Gempurnews | Pemalang – SMPN 02 Belik Kabupaten Pemalang mengadakan Workshop In House Training ( IHT ) Deep learning ( Pembelajaran Mendalam ) merupakan pendekatan inovatif yang menitik beratkan pada pengalaman belajar pada siswa berkesadaran,bermakna,dan menggembirakan.

Pendekatan ini tidak hanya fokus pada hasil akademis tetapi juga pengembangan karakter siswa yang holistik.
Dalam pendidikan deep learning untuk memahami kebutuhan siswa,menyesuaikan materi pembelajaran serta memberikan umpan balik yang lebih spesifik.
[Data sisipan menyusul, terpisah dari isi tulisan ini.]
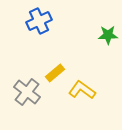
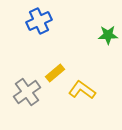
gray cross: rotated 16 degrees clockwise
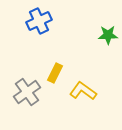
yellow rectangle: rotated 24 degrees counterclockwise
yellow L-shape: moved 1 px right, 1 px down
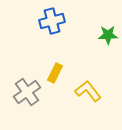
blue cross: moved 13 px right; rotated 10 degrees clockwise
yellow L-shape: moved 5 px right; rotated 16 degrees clockwise
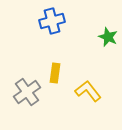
green star: moved 2 px down; rotated 24 degrees clockwise
yellow rectangle: rotated 18 degrees counterclockwise
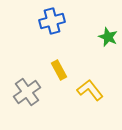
yellow rectangle: moved 4 px right, 3 px up; rotated 36 degrees counterclockwise
yellow L-shape: moved 2 px right, 1 px up
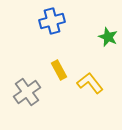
yellow L-shape: moved 7 px up
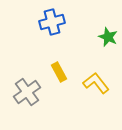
blue cross: moved 1 px down
yellow rectangle: moved 2 px down
yellow L-shape: moved 6 px right
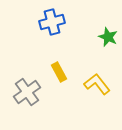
yellow L-shape: moved 1 px right, 1 px down
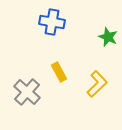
blue cross: rotated 25 degrees clockwise
yellow L-shape: rotated 84 degrees clockwise
gray cross: rotated 12 degrees counterclockwise
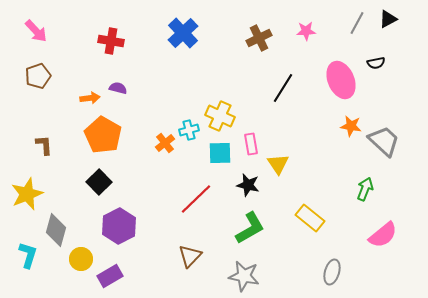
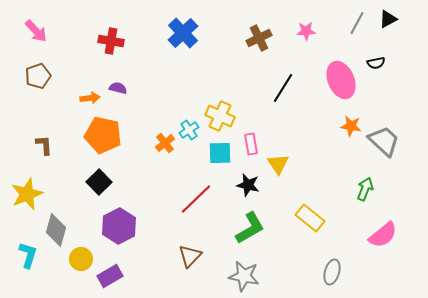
cyan cross: rotated 18 degrees counterclockwise
orange pentagon: rotated 18 degrees counterclockwise
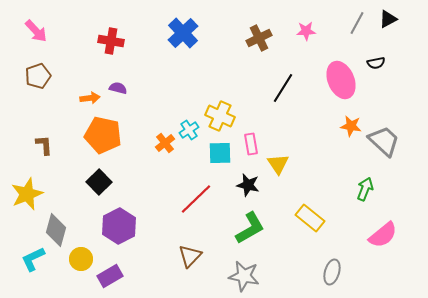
cyan L-shape: moved 5 px right, 4 px down; rotated 132 degrees counterclockwise
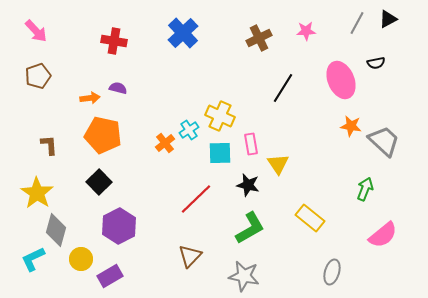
red cross: moved 3 px right
brown L-shape: moved 5 px right
yellow star: moved 10 px right, 1 px up; rotated 16 degrees counterclockwise
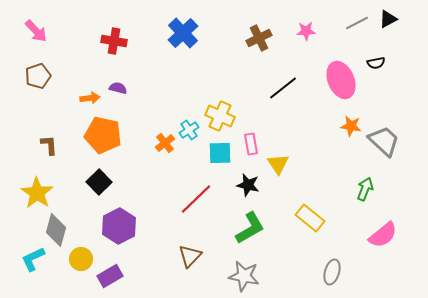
gray line: rotated 35 degrees clockwise
black line: rotated 20 degrees clockwise
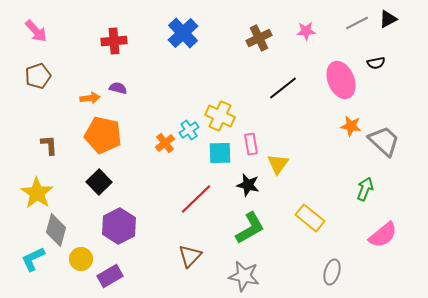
red cross: rotated 15 degrees counterclockwise
yellow triangle: rotated 10 degrees clockwise
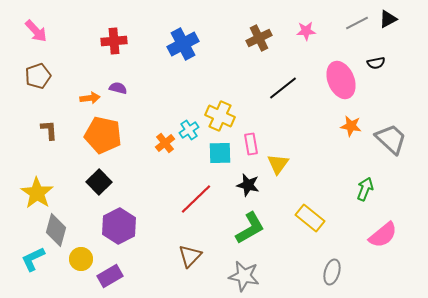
blue cross: moved 11 px down; rotated 16 degrees clockwise
gray trapezoid: moved 7 px right, 2 px up
brown L-shape: moved 15 px up
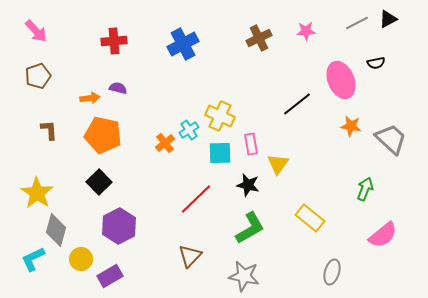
black line: moved 14 px right, 16 px down
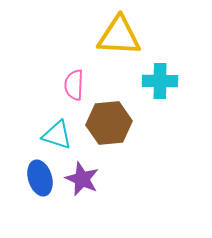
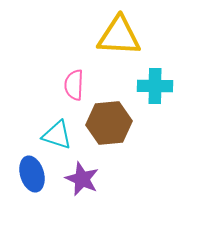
cyan cross: moved 5 px left, 5 px down
blue ellipse: moved 8 px left, 4 px up
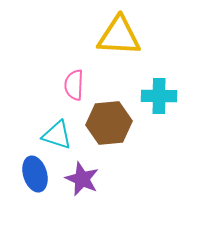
cyan cross: moved 4 px right, 10 px down
blue ellipse: moved 3 px right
Kegiatan ini mengundang narasumber dari Pengawas SMP Kabupaten Pemalang, Trini Winarti,S.pd.M.Pd, yang dihadiri oleh Kepala Sekolah SMPN 02 Belik, Eka Maria Susanti,S.pd.M.Pd.,Kepala Sekolah Satap Gunung Jaya,Hasmono S.pd.
serta para guru SMPN 02 belik dan SMP Satap Gunung Jaya, yang dilaksanakan di Aula SMPN 02 belik Kabupaten Pemalang.( 6/2/25 ) pagi.
In House Training ini dibuka oleh Eka Maria Susanti, S.pd.M.pd.,selaku Kepala Sekolah SMPN 02 belik, dalam sambutannya Eka mengatakan ” tujuan adanya Deep learning dalam pembelajaran yaitu untuk pemahaman yang mendalam dalam mengembangkan Ketrampilan berpikir kritis dan probalem solving yang artinya untuk menganalisis,mengevaluasi dan menemukan solusi terhadap permasalahan yang komplek.
Dapat memfasilitasi pembelajaran yang berkelanjutan,mendukung pembelajaran berbasis kontekstual dan interdisipliner serta meningkatkan keterlibatan dan motivasi siswa.ucapnya
Konsep Deep learning ini memungkinkan siswa belajar dengan menghubungkan berbagai disiplin ilmu dan menerapkannya dalam situasi dunia nyata.pungkasnya.
Dengan pendekatan yang lebih eksploratif dan aplikatif,siswa menjadi lebih tertarik untuk belajar,karena mereka merasa pembelajaran lebih relevan dengan kehidupan mereka.imbuhnya.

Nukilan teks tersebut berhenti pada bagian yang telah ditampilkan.